We focused on senders and recipients because they illustrate the general case where any two parties may have different versions of a spec. However, your system may have an added layer of predictability where some party ("leader") is guaranteed to have the same or newer version of the spec than its "clients."
It's important to note that a leader-clients relationship can be transient and opportunistic--it's important to decide if this relationship exists in your setup.
The leader-client relationship comes up often:
- A service that has an API is the "leader" for first-party or third-party clients in the wild that are accessing the service's data. The server will get a spec update, and clients will have to update their code to take advantage of the new spec.
- Within a fleet of servers, you may have two clusters that communicate with each other, one of which receives scheduled updates before the other.
A known leader can be stricter with what it receives from clients:
When the leader is acting as a recipient, it should reject any struct fields it is unaware of. It knows that the unknown fields are not because the client, acting as a sender, has a newer version of the spec.
- Since a client acting as a recipient may have an older spec, it should retain the behavior of ignoring unknown fields.
If the leader is acting as a recipient, it should reject all unknown tags even if the union specifies a catch-all.
If the leader is acting as a recipient, any tag with type Void should have no associated value in the serialized message since it's not possible for a client to have converted the data type to something else.
[TODO] There are more nuanced backwards compatible changes such as: A tag can be removed if the union is only sent from the server to a client. Will this level of detail just lead to errors in practice?

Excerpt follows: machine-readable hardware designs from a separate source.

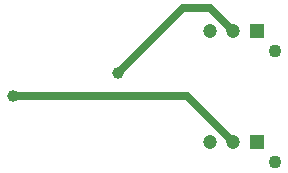
<source format=gbr>
%TF.GenerationSoftware,Altium Limited,Altium Designer,23.1.1 (15)*%
G04 Layer_Physical_Order=2*
G04 Layer_Color=16711680*
%FSLAX45Y45*%
%MOMM*%
%TF.SameCoordinates,65C13D17-EFD2-49A1-9DDF-215AC00BF633*%
%TF.FilePolarity,Positive*%
%TF.FileFunction,Copper,L2,Bot,Signal*%
%TF.Part,Single*%
G01*
G75*
%TA.AperFunction,Conductor*%
%ADD11C,0.63500*%
%TA.AperFunction,ComponentPad*%
%ADD12C,1.10000*%
%ADD13C,1.20000*%
%ADD14R,1.20000X1.20000*%
%TA.AperFunction,ViaPad*%
%ADD15C,1.00000*%
D11*
X2126701Y723900D02*
X2514600Y336001D01*
X647700Y723900D02*
X2126701D01*
X2314661Y1475740D02*
X2514600Y1275801D01*
X2092940Y1475740D02*
X2314661D01*
X1541800Y924601D02*
X2092940Y1475740D01*
D12*
X2864602Y1105799D02*
D03*
Y165999D02*
D03*
D13*
X2314600Y1275801D02*
D03*
X2514600D02*
D03*
X2314600Y336001D02*
D03*
X2514600D02*
D03*
D14*
X2714600Y1275801D02*
D03*
Y336001D02*
D03*
D15*
X647700Y723900D02*
D03*
X1541800Y924601D02*
D03*
%TF.MD5,1fdfae51945e10c675b009980f72c993*%
M02*

</source>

Building language facilities to ease route versioning has yet to be addressed. Right now, if you know you are making a backwards incompatible change, we suggest the following verbose approach:
- Create a new route.
- We recommend simply attaching a numerical suffix to prevent a name
collision. For example,
/get_account
becomes/get_account2
.
- We recommend simply attaching a numerical suffix to prevent a name
collision. For example,
- Copy the definition of any data types that are changing in a backwards incompatible way. For example, if the response data type is undergoing an incompatible change, duplicate the response data type, give it a new name, and make the necessary modifications.
- Be sure to update the route signature to reference the new data type.
Building in a lint checker into the stone
command-line interface that
warns if a spec change is backwards incompatible based on the revision history.
This assumes that the spec file is in a version-tracking system like git or hg.